··· WORKING DATA
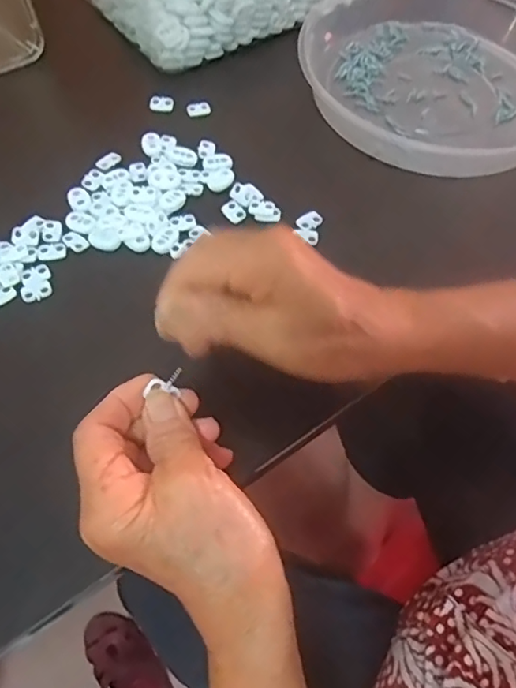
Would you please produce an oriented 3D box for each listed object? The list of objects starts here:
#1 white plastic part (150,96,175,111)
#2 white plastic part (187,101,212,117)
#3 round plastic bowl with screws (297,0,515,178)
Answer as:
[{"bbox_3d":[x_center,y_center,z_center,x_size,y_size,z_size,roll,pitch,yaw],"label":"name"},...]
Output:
[{"bbox_3d":[-0.080,-0.200,0.452,0.020,0.004,0.015,1,60,-1],"label":"white plastic part"},{"bbox_3d":[-0.049,-0.195,0.450,0.020,0.004,0.011,-10,60,-7],"label":"white plastic part"},{"bbox_3d":[0.156,-0.230,0.460,0.227,0.036,0.234,1,60,-1],"label":"round plastic bowl with screws"}]

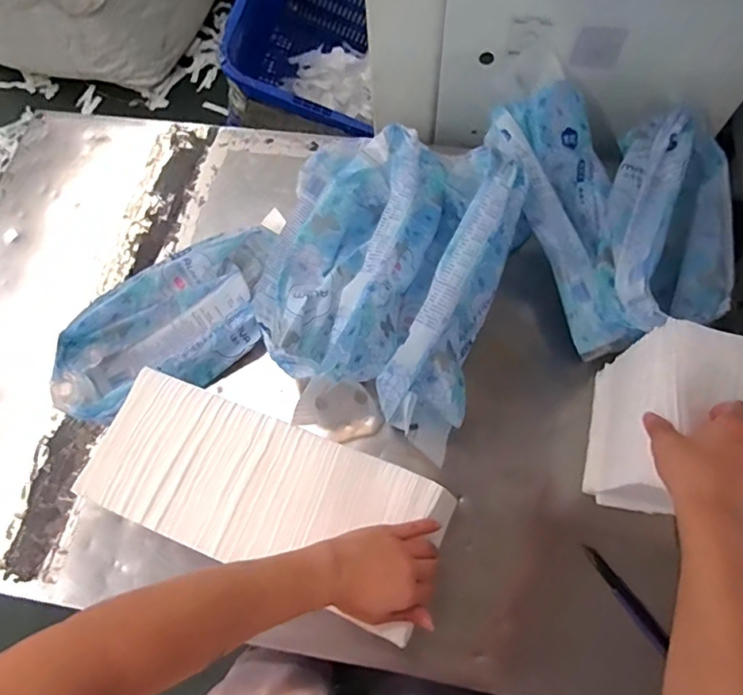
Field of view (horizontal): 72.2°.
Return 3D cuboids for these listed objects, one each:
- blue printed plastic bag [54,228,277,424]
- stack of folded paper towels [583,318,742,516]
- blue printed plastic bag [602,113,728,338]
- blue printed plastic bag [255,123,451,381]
[{"bbox_3d":[-0.256,-0.023,0.680,0.324,0.070,0.159,-35,72,-10],"label":"blue printed plastic bag"},{"bbox_3d":[0.342,0.089,0.514,0.171,0.183,0.154,13,71,7],"label":"stack of folded paper towels"},{"bbox_3d":[0.347,-0.151,0.593,0.131,0.119,0.326,18,72,9],"label":"blue printed plastic bag"},{"bbox_3d":[-0.031,-0.117,0.637,0.184,0.118,0.323,19,72,9],"label":"blue printed plastic bag"}]

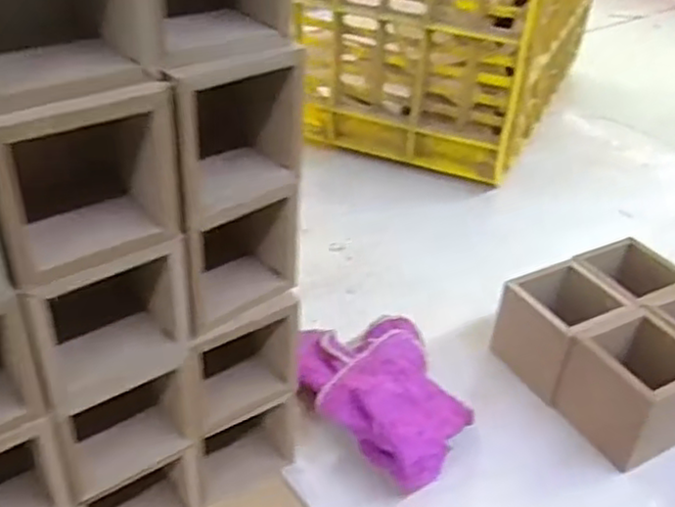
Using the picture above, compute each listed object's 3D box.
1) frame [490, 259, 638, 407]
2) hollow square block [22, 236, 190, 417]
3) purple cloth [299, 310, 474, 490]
[{"bbox_3d":[0.150,0.050,0.465,0.065,0.063,0.066,-17,40,-27],"label":"frame"},{"bbox_3d":[-0.095,0.024,0.286,0.062,0.068,0.033,-24,45,-31],"label":"hollow square block"},{"bbox_3d":[0.030,0.080,0.426,0.096,0.047,0.137,-5,36,-13],"label":"purple cloth"}]

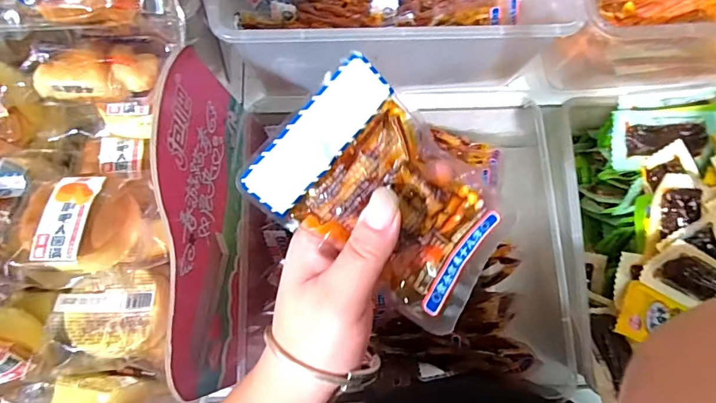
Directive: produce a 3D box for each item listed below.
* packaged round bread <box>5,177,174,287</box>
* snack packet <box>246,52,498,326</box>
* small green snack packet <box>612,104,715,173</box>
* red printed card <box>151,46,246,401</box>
[{"bbox_3d":[-0.208,0.018,0.347,0.098,0.056,0.080,-11,79,-3],"label":"packaged round bread"},{"bbox_3d":[0.017,0.004,0.212,0.075,0.021,0.124,-46,117,6],"label":"snack packet"},{"bbox_3d":[0.320,-0.070,0.449,0.129,0.017,0.060,-8,79,-2],"label":"small green snack packet"},{"bbox_3d":[-0.127,0.026,0.377,0.004,0.142,0.269,0,86,10],"label":"red printed card"}]

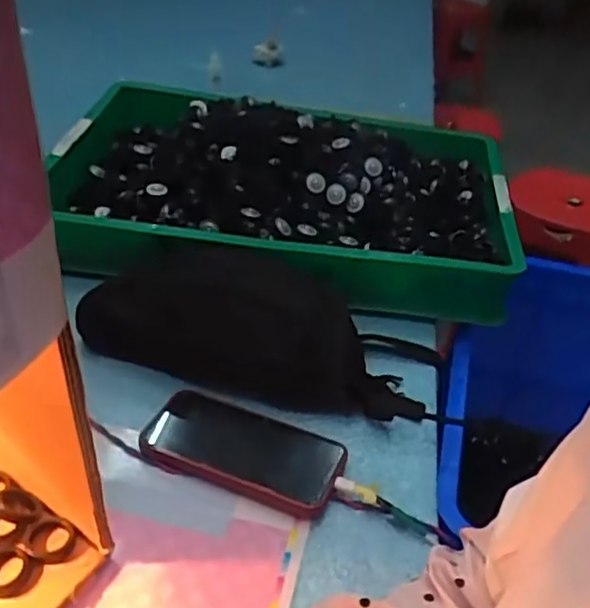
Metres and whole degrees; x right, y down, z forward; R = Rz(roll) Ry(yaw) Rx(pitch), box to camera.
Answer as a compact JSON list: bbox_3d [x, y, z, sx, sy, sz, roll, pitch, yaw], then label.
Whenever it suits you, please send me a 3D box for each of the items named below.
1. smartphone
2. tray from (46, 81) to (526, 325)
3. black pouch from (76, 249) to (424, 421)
[{"bbox_3d":[-0.043,0.121,0.555,0.160,0.018,0.080,17,37,14],"label":"smartphone"},{"bbox_3d":[-0.013,-0.149,0.814,0.523,0.108,0.362,7,36,1],"label":"tray"},{"bbox_3d":[-0.036,0.017,0.637,0.309,0.086,0.121,16,37,13],"label":"black pouch"}]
······
■ PROBLEM REQUIREMENTS: When a line in the material contains the string "please", copy that line.

■ REPLY TO THE EXERCISE:
Would you please produce an oriented 3D box for each listed object? The list of objects starts here:
Whenever it suits you, please send me a 3D box for each of the items named below.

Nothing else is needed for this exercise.